The Personal Genome Project (PGP) is creating a freely available scientific resource that brings together genomic, environmental and human trait data. These data are donated by volunteers enrolled in a PGP study from our global network. Initiated by George Church at Harvard Medical School in 2005, the PGP has pioneered ethical, legal, and technical aspects related to the creation of public resources involving highly identifiable data like human genomes.
We believe sharing is good for science and society. The PGP is dedicated to creating public resources that everyone can access. Privacy, confidentiality and anonymity are impossible to guarantee in a context like the PGP where public sharing of genetic data is an explicit goal. Therefore, the PGP collaborates with participants willing to waive expectations of privacy. This waiver is not for everyone, but the volunteers who join make a valuable and lasting contribution to science.

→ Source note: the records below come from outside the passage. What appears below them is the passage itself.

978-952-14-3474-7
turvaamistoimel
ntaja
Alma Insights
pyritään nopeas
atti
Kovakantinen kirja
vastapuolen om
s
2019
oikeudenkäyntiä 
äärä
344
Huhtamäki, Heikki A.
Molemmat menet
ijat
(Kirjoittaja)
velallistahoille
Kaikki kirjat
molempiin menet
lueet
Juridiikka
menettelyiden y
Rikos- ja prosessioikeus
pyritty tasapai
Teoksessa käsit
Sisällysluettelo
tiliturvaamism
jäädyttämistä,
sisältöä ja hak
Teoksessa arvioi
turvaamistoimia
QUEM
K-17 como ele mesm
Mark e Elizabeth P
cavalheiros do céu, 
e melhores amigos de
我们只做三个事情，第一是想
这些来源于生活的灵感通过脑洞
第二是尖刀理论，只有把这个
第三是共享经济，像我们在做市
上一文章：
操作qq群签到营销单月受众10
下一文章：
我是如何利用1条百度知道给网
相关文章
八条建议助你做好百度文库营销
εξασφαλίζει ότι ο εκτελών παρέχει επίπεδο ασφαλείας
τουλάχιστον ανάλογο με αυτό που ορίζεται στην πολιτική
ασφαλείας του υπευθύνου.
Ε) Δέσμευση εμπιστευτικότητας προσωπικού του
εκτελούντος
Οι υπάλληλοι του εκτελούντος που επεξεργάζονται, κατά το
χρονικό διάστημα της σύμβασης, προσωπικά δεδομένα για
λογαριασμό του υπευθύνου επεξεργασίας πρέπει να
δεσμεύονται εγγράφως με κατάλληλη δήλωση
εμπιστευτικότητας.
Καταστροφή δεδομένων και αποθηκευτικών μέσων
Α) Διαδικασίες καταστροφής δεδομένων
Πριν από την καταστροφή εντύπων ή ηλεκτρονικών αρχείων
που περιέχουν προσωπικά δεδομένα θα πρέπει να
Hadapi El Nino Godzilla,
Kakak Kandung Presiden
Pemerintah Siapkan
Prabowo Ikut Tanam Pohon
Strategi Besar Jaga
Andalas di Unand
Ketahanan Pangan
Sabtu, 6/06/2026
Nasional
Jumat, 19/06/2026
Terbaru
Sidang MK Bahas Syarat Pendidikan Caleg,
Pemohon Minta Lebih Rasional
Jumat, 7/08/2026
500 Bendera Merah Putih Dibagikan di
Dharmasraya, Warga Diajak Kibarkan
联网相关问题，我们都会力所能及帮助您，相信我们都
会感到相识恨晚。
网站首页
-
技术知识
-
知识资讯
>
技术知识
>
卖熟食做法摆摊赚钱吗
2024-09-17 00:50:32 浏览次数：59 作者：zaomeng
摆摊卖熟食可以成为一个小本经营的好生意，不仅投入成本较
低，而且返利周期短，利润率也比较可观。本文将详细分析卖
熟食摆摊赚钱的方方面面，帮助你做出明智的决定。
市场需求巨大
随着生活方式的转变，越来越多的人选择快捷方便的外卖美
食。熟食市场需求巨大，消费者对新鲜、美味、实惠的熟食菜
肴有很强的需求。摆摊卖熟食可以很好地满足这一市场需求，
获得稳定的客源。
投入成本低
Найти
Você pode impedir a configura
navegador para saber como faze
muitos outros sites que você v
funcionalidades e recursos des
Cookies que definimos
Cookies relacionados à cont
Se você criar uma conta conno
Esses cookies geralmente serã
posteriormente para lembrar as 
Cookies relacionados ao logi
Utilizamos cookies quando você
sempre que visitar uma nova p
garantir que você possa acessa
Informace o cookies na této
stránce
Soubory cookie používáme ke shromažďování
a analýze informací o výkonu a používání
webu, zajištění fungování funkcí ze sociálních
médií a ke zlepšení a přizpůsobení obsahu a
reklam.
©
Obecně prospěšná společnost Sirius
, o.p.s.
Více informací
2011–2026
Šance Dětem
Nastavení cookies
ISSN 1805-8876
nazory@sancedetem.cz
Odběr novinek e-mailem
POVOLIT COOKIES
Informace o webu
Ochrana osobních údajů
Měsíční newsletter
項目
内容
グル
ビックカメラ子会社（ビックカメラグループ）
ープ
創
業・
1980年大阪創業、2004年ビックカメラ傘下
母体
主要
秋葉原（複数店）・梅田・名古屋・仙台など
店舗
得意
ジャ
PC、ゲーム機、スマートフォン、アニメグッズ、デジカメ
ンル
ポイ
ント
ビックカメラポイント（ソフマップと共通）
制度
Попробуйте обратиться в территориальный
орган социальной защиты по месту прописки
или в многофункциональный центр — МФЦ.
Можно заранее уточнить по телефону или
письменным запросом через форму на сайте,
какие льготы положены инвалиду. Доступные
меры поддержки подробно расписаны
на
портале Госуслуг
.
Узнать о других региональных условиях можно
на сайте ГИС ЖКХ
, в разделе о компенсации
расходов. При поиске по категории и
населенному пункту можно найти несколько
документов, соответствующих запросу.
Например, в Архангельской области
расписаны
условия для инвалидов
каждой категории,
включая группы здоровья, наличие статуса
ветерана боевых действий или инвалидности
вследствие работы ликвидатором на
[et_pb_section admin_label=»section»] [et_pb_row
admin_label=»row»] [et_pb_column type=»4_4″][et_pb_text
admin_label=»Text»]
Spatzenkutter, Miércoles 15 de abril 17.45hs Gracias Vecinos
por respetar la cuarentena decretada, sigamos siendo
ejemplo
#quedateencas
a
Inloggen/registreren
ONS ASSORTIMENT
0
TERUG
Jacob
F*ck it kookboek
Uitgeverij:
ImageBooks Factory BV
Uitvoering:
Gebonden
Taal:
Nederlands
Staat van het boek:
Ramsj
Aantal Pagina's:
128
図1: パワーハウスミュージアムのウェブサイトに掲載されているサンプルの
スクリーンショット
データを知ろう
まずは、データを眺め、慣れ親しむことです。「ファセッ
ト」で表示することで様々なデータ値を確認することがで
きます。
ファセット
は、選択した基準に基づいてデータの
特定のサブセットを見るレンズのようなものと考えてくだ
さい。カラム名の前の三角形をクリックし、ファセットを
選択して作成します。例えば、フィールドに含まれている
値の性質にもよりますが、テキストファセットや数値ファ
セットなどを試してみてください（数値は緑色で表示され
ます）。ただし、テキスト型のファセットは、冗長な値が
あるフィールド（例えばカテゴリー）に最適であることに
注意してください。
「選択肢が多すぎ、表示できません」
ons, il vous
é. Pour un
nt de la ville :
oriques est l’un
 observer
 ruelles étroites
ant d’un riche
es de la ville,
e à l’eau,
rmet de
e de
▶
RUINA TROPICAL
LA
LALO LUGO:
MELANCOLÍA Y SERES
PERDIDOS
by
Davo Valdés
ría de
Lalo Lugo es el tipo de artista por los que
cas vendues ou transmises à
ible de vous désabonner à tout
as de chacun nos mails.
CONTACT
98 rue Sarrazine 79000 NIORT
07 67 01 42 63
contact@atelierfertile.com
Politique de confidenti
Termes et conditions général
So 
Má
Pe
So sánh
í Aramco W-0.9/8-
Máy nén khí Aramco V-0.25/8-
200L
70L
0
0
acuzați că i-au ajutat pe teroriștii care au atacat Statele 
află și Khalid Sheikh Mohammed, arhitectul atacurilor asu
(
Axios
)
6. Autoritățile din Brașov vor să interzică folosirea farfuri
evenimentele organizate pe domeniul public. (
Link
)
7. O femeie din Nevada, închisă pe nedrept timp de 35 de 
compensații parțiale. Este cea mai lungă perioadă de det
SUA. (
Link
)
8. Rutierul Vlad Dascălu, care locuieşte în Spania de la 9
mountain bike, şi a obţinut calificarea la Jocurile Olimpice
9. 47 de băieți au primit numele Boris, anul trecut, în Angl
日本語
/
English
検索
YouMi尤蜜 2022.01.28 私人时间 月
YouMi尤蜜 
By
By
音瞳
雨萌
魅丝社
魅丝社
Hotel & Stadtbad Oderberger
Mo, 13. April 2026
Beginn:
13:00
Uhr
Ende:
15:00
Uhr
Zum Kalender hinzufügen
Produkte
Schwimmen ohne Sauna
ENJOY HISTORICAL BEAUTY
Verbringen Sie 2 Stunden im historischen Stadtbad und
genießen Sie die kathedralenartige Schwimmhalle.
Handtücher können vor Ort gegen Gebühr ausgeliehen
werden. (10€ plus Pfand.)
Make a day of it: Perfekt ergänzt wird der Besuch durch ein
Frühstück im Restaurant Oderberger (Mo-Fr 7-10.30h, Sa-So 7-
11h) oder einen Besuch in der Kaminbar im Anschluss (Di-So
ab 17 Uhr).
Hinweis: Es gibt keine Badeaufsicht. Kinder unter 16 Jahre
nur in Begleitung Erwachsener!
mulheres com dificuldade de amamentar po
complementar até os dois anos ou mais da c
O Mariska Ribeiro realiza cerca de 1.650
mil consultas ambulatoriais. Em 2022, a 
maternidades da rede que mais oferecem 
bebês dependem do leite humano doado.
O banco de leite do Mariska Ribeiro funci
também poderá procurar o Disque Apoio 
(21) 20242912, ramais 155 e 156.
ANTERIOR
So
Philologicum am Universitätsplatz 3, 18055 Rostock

We love the people behind the data. Our project aims to maintain lifelong relationships with participants. We want to collaborate on tracking health and other traits as they unfold over the course of a participant’s life. We also want to better understand the benefits and risks related to accessing and sharing extensive genomic and other personal data.
The genome is just a part of the story: genes interact with the environment to form traits. Participants may choose to contribute other public data to build public records of their health and traits. We also try to connect participants with research projects interested in profiling other aspects of human experience to produce even more extensive collections of associated data.